Cross selling can be tricky, but when it’s done right it can be a treat, for both the customer, and for the retailer’s bottom line.
Everybody recognises cross merchandising. The packets of marshmallows on display next to the hot chocolate in the grocery store; the batteries packed near the battery-operated toys; or the handbag conveniently on display near matching shoes.
According to managementstudyguide.com’s definition, cross merchandising is the display of unrelated products, where the retailer makes a profit by linking products, which are not related in any sense and belong to different categories. It helps customers to become aware of various options, which complement products and this makes shopping a pleasurable experience as it saves customers precious time.

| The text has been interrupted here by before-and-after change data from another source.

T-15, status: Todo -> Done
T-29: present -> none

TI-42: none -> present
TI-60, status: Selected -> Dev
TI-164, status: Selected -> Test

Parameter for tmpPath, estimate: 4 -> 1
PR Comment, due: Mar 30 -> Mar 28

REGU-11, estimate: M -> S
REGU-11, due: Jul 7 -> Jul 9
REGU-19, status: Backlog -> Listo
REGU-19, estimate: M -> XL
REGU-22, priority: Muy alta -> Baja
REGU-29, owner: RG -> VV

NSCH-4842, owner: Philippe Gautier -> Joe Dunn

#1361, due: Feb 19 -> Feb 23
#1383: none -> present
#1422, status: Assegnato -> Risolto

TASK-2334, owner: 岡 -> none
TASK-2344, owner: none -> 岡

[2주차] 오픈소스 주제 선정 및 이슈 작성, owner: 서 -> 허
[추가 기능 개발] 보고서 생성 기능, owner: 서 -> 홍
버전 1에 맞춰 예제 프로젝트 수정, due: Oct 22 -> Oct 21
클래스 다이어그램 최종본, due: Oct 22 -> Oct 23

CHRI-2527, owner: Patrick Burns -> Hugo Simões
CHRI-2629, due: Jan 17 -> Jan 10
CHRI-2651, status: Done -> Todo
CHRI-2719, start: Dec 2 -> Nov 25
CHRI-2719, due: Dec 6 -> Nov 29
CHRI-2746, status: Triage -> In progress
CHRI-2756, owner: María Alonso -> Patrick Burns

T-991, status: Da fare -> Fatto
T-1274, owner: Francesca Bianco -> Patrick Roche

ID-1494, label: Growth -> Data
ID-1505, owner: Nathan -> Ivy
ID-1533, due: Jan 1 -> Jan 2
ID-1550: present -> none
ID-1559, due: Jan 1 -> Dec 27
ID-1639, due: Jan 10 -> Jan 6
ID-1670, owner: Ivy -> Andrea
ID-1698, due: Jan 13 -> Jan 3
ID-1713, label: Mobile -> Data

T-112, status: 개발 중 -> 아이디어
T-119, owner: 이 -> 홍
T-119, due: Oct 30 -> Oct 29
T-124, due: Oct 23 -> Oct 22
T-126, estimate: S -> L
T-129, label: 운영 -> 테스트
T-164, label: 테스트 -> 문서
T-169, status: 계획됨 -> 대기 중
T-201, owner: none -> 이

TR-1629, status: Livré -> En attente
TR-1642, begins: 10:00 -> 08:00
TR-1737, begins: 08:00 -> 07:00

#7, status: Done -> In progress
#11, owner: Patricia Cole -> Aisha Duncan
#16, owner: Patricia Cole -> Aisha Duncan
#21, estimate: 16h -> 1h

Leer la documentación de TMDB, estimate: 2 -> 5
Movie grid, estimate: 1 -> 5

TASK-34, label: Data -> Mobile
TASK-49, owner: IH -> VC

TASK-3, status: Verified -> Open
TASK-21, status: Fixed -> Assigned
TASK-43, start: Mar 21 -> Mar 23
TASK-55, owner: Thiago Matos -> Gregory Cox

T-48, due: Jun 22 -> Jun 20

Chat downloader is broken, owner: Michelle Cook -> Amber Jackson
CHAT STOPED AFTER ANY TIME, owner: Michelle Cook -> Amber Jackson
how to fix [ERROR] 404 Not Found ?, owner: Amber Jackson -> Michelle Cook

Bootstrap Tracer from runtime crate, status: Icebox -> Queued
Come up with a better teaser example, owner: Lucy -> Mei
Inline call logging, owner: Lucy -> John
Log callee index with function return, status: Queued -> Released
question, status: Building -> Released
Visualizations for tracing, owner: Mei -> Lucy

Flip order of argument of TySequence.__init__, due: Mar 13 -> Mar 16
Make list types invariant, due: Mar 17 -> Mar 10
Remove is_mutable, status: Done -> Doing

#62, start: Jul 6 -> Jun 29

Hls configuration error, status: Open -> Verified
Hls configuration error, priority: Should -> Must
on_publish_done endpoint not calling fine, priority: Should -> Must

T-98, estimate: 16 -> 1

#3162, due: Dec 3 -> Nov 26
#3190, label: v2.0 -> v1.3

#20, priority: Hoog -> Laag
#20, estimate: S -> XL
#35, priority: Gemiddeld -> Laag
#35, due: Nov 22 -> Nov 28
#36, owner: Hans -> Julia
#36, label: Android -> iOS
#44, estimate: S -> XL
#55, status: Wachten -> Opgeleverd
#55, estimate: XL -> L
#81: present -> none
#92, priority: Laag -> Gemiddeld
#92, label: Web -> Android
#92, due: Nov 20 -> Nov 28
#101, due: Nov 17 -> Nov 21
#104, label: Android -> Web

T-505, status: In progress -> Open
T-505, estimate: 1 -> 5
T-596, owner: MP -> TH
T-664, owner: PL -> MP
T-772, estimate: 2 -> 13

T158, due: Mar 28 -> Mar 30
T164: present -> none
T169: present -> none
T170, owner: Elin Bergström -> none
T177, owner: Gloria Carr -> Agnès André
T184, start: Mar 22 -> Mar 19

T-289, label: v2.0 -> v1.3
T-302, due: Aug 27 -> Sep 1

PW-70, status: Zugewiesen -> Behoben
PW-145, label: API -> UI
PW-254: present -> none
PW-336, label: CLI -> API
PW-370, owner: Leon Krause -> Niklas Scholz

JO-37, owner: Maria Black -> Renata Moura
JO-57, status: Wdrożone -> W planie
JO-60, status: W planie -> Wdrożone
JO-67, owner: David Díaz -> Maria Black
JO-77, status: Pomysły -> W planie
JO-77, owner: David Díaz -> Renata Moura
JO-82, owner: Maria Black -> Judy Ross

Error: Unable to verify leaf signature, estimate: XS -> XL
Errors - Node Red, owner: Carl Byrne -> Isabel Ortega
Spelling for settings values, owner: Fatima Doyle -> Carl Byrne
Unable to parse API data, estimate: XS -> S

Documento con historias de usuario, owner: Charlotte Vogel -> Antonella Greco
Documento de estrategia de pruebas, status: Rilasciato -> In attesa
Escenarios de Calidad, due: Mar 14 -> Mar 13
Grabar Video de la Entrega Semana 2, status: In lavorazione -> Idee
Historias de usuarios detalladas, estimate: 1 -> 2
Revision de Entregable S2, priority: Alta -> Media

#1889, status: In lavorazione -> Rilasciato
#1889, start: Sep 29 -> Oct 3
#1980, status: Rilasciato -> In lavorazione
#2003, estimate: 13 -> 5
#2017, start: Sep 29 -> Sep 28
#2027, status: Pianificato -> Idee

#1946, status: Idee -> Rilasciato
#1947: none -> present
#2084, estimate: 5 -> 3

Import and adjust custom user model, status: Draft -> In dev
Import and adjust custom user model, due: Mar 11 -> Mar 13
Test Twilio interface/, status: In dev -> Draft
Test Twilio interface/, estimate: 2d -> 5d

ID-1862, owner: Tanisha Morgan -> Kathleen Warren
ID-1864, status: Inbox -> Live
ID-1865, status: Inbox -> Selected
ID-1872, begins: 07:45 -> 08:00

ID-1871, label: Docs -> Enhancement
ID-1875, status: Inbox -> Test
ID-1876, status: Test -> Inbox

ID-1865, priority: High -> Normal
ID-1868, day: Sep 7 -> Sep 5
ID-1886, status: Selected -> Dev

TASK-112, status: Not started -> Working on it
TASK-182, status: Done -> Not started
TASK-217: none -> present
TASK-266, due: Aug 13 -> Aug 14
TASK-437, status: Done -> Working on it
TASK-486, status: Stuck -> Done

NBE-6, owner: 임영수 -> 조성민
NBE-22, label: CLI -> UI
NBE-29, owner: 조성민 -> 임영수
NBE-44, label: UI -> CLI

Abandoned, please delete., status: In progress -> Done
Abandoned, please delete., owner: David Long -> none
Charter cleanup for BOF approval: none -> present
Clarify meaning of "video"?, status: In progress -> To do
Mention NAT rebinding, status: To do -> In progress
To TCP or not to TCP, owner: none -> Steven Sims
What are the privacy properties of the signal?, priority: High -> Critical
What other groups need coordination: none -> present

It certainly isn’t a new concept, but when done correctly can lead to an increased basket value. The trick is to do it in a manner that customers are able to make a logical connection – you wouldn’t put pesticides by fasteners or interior paint with your outdoor display. Here are some examples of how to get cross merchandising right.
Fashion retailers understand the power of cross-merchandising best. A pair of trousers is displayed on a mannequin with a shirt, a jacket and a pair of sunglasses. Instead of having to think what would match with the pair of trousers, the shop has explained to the customer how to mix and match the outfit. Another example is displaying socks right next to sneakers, or for a shoe store to have socks at the tills. While a customer queues, the sock display will remind the customer that they need new socks.
For hardware retailers a good idea is to place paint-relevant products in the paint department. Everything from drop sheets, brushes, rollers and masking tapes.
With winter around the corner, it presents an ideal opportunity for retailers. Indoor and patio heaters can be placed close together along with fire standers and lighting equipment. Load shedding will most likely become a regular occurrence this winter. Along with standby lighting, batteries can be placed close by. At the battery display, add rechargeable batteries and torches at a premium. Immediately the customer’s basket value has increased with smaller, but significant, buys.
Why do this?
Cross merchandising creates a customer experience story – it can be a short story or an aspirational story. To achieve this you paint a picture by placing a variety of merchandise in a prominent place. When customers see it all together they realise that these products will make the task at hand much easier and efficient or remind them of something they need.
The best example of this was an outdoor patio display in a store. From the nursery in the mega hardware store were three small plants arranged on the table, with six chairs placed around it. The chairs had cushions on them from the furniture section of the same store. Arranged next to the table and chairs was a cooler box filled with cold drinks. A big gas braai also formed part of the display with a giant umbrella on a stand protecting the table and chairs. Close by were lanterns with citronella oil to keep away mosquitoes. The whole display paints a perfect Saturday afternoon experience and aspiration for the customer. While they may not buy the whole display, it might encourage the consumer to get new patio chair cushions and a cooler or perhaps some cold drinks and a few citronella lanterns. This has planted a seed for what the customer might want soon and they’ll remember exactly where to get it.
Cross merchandising is often done with more luxurious products displayed next to a necessity, and it’s the luxury item that drives a larger basket value. It’s the retailer’s responsibility to come up with creative solutions to cross-sell and to train sales staff in various departments to think a step ahead.